Neil Scott

15 Jun 2008

The Solipsistic Years are Over

To say that my life is contextless is perhaps to overstate the case. I have a context, but it is merely the one in which I find myself. It is not something that I have constructed myself. I haven’t gone to any great pains to think about the meaning of my past, just as I have no great plans about what I am going to do in the future. In this respect, I am like the majority of the Earth’s inhabitants. But it wasn’t always so.
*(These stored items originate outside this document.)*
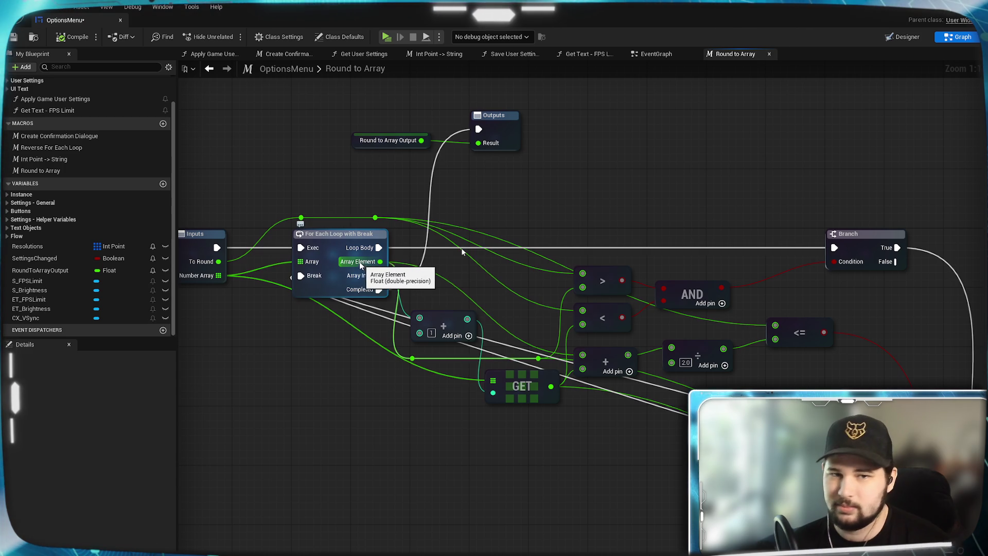
- Shift the AND node right, place < beneath > wired into AND, and move the reroute right
left_click_drag(695, 283, 743, 281)
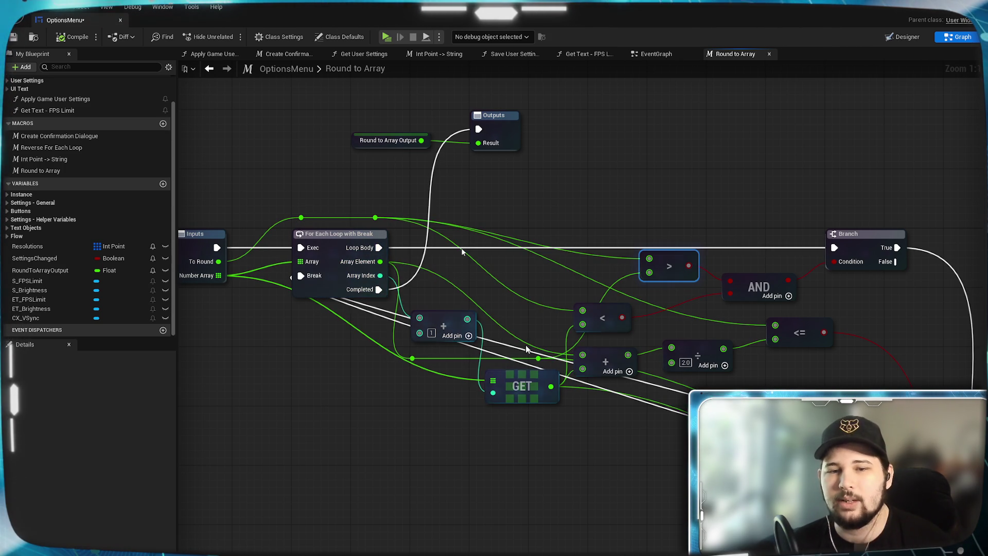
left_click_drag(618, 307, 683, 291)
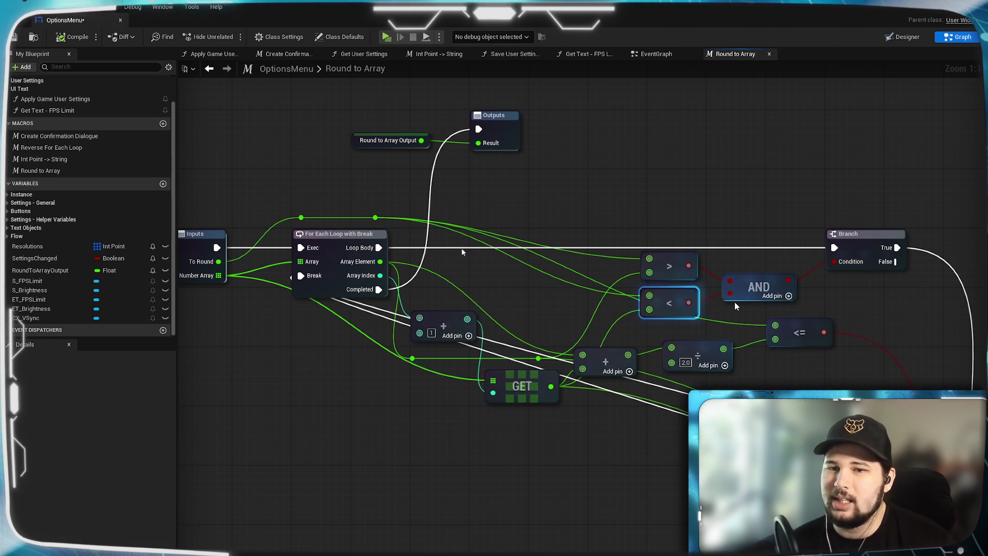
left_click_drag(685, 302, 730, 293)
In the past I embraced the concept of meaning, imagining a glorious future, viewing my past under the microscope, and observing significant patterns. Every birthday and new year’s eve, I paused to reflect on my life, wondering where I fitted in, where I would be able to make a breakthrough and do something extraordinary. I used to write down the puritanical routines that would keep body, mind and soul at their optimum levels. I stretched in the morning with my yoga, but there was a sense in which I was stretching all the time — never content in myself, always unstable.
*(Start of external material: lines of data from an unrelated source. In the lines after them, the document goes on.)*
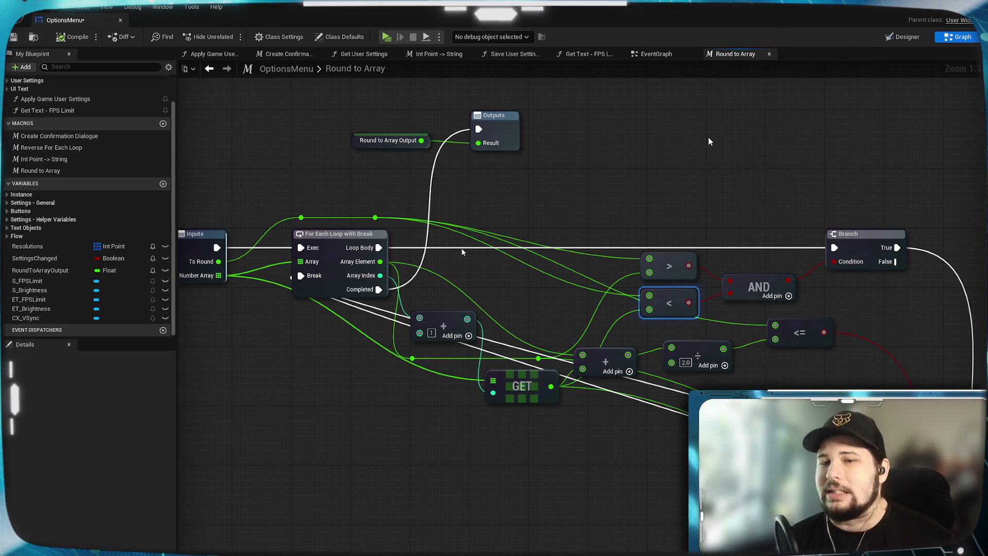
left_click(535, 319)
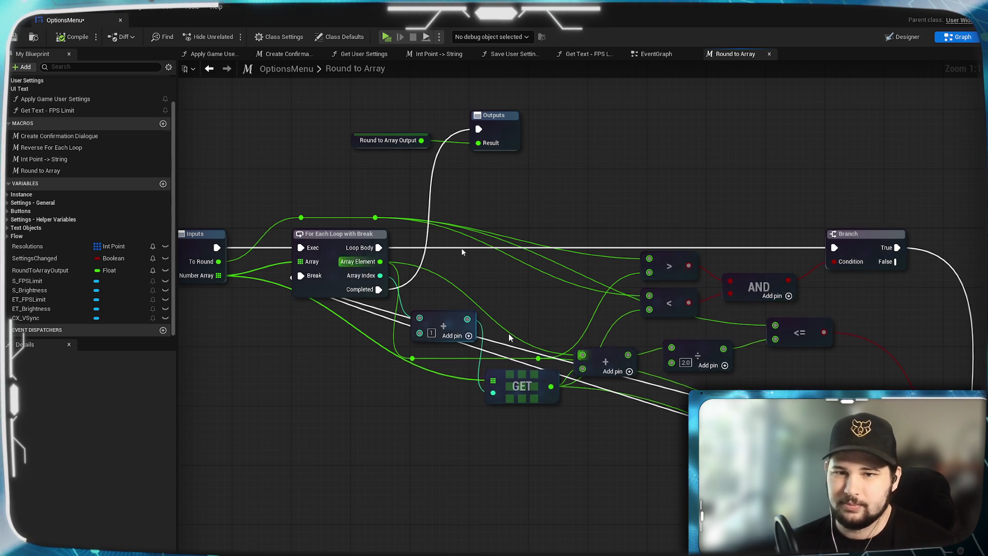
left_click_drag(508, 337, 540, 350)
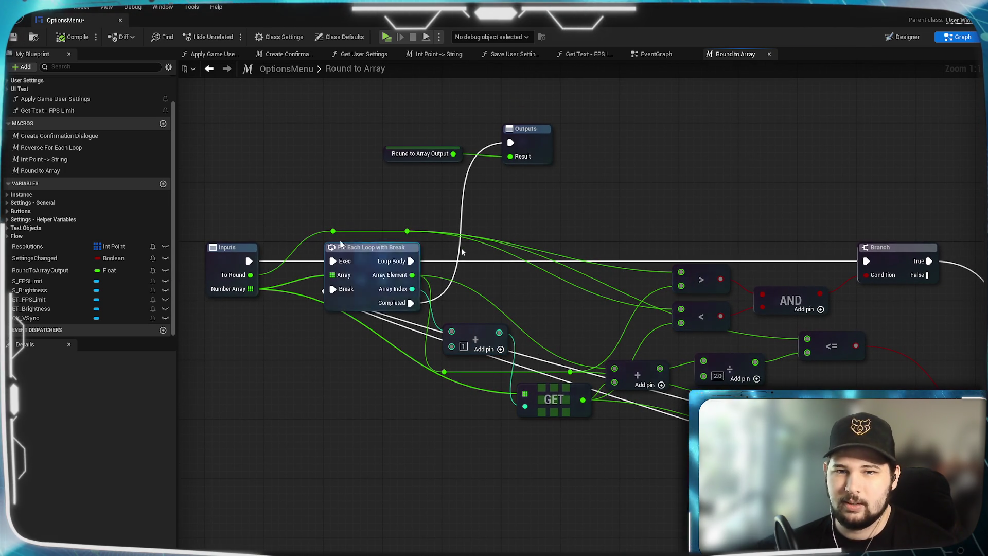
mouse_move(415, 235)
left_mouse_down()
mouse_move(625, 227)
mouse_move(642, 234)
left_mouse_up()
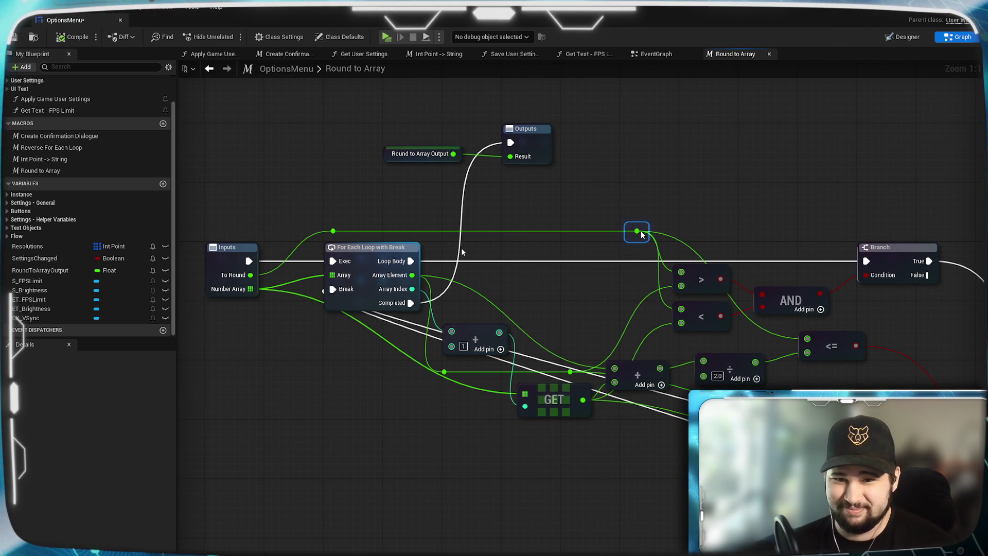
- Try raising the second Branch node into view, then undo that move
mouse_move(741, 222)
left_mouse_down()
mouse_move(664, 182)
mouse_move(444, 204)
left_mouse_up()
mouse_move(731, 442)
left_mouse_down()
mouse_move(780, 341)
mouse_move(746, 288)
mouse_move(714, 266)
mouse_move(709, 282)
left_mouse_up()
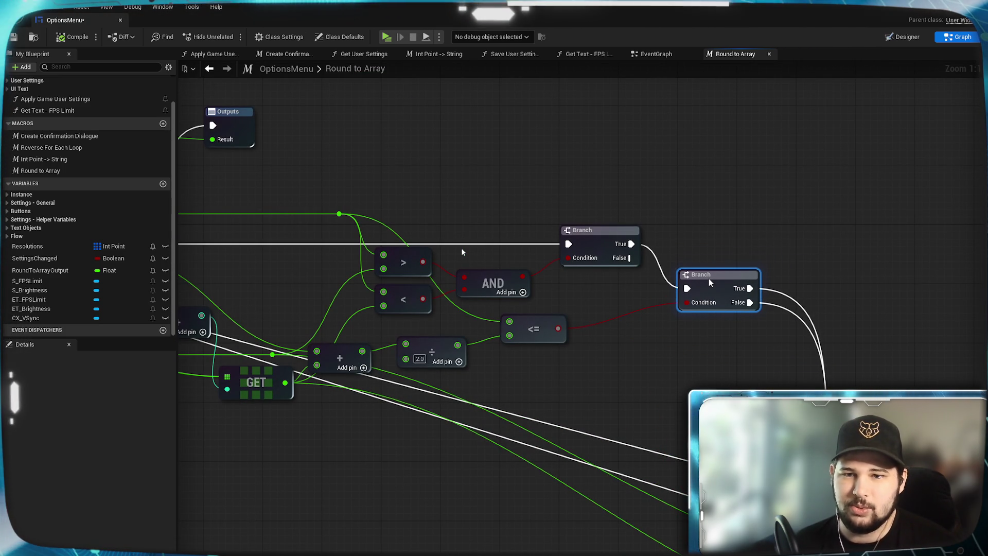
key("ctrl+z")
The solipsistic years are over now. All that picking over the bones and rotting flesh of the previous year, searching for marrow to sustain the assault on the castle in the clouds that represent my ambitions, all of that is gone. I am embodied, I exist in the here and now. It is a liberating feeling, but I’m nostalgic for pain and purity of the past.

Perhaps my lack of faith in the future is a reflection of my obsession with the end of the world: it’s not worth planning for retirement if you believe society is on the brink of collapse. If so, maybe my embodiment isn’t authentic and is in fact reactionary. Why does that even matter?